TASK DESCRIPTION: A faithful, picture-free copy of the listing below is required.

DATA:
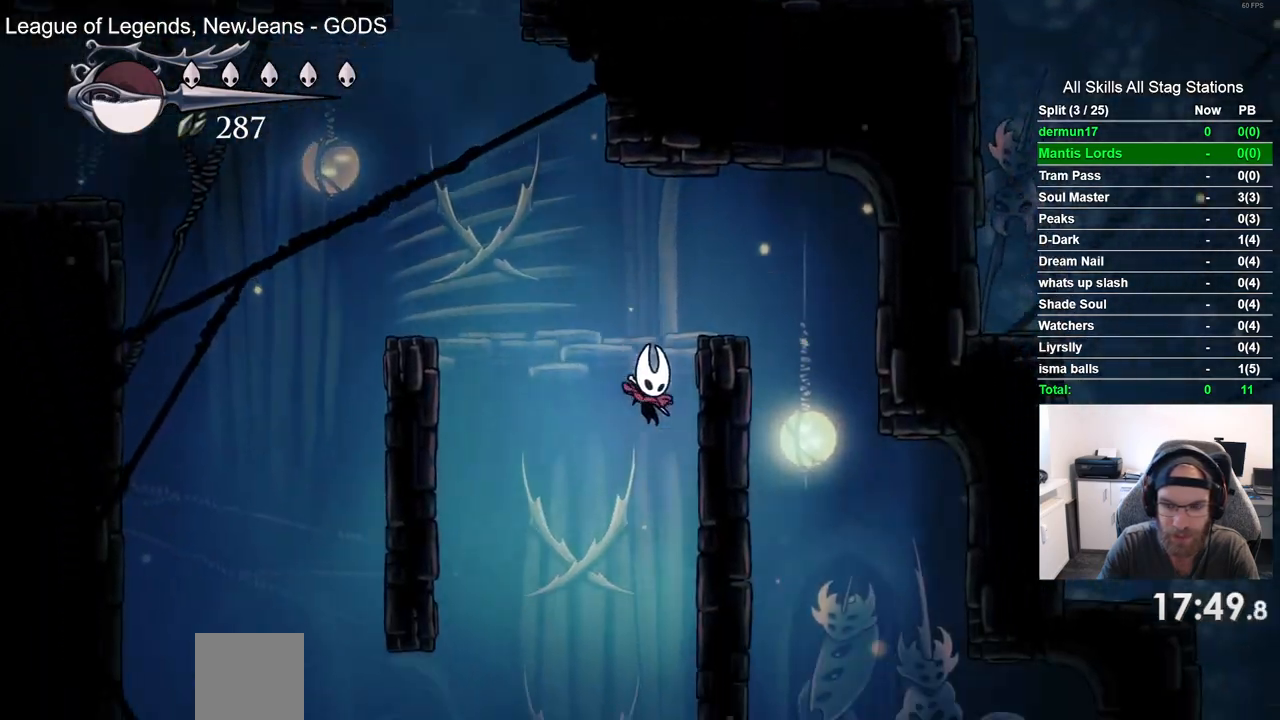
{"dt_ms": 500, "buttons": ["DPAD_RIGHT"], "left_stick": "center", "right_stick": "center", "events": []}
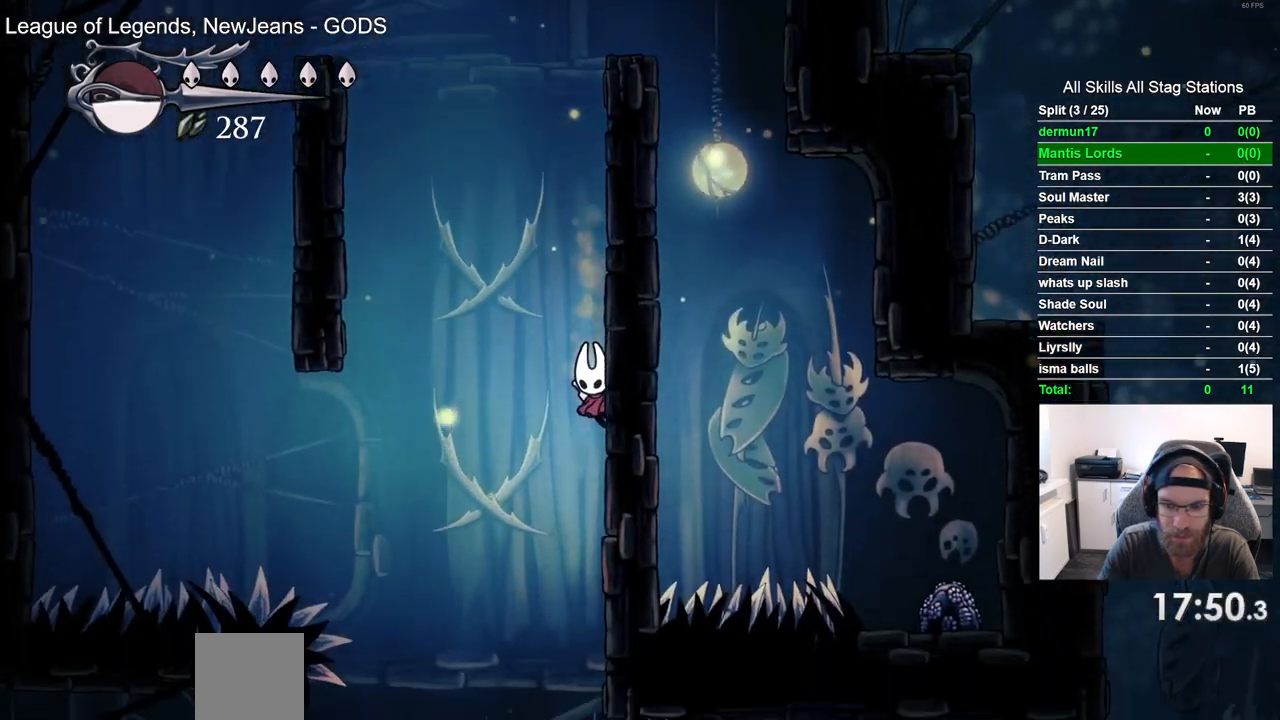
{"dt_ms": 500, "buttons": ["DPAD_RIGHT"], "left_stick": "center", "right_stick": "center", "events": []}
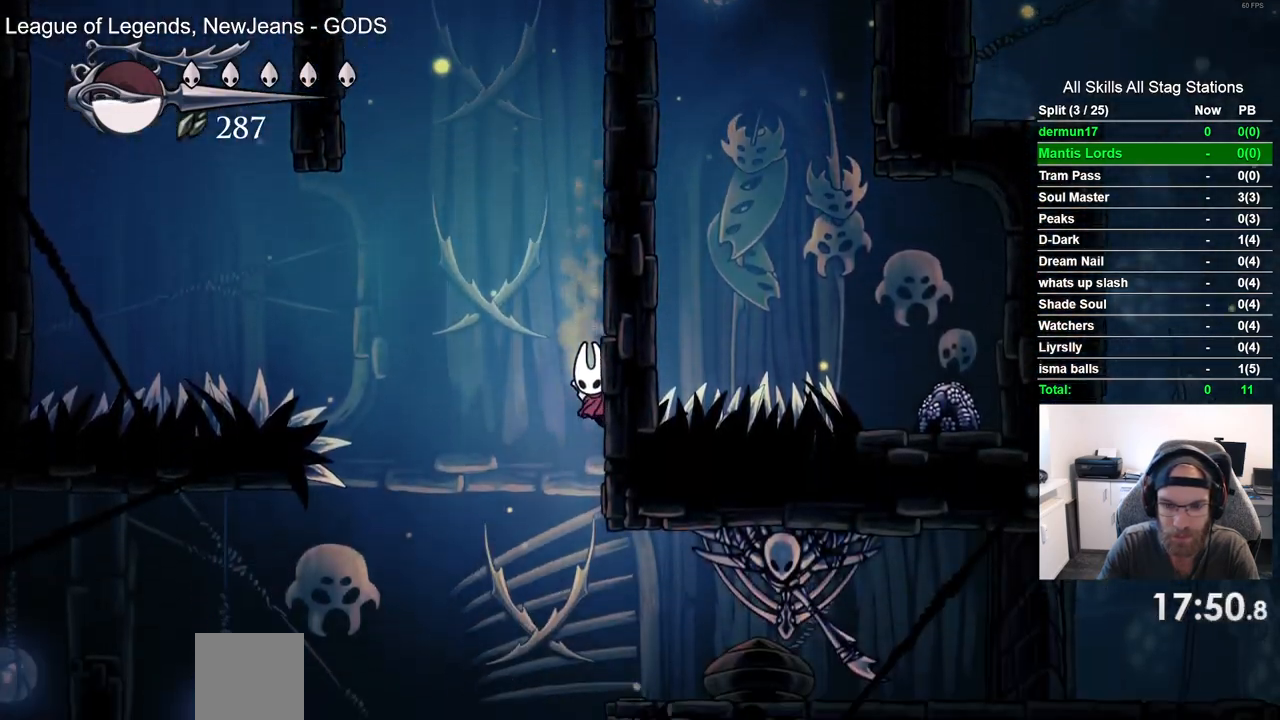
{"dt_ms": 500, "buttons": ["DPAD_LEFT"], "left_stick": "center", "right_stick": "center", "events": [[400, "DPAD_RIGHT", "up"], [467, "DPAD_LEFT", "down"]]}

ANSWER AREA:
{"dt_ms": 500, "buttons": ["DPAD_RIGHT"], "left_stick": "center", "right_stick": "center", "events": []}
{"dt_ms": 500, "buttons": ["DPAD_RIGHT"], "left_stick": "center", "right_stick": "center", "events": []}
{"dt_ms": 500, "buttons": ["DPAD_LEFT"], "left_stick": "center", "right_stick": "center", "events": [[400, "DPAD_RIGHT", "up"], [467, "DPAD_LEFT", "down"]]}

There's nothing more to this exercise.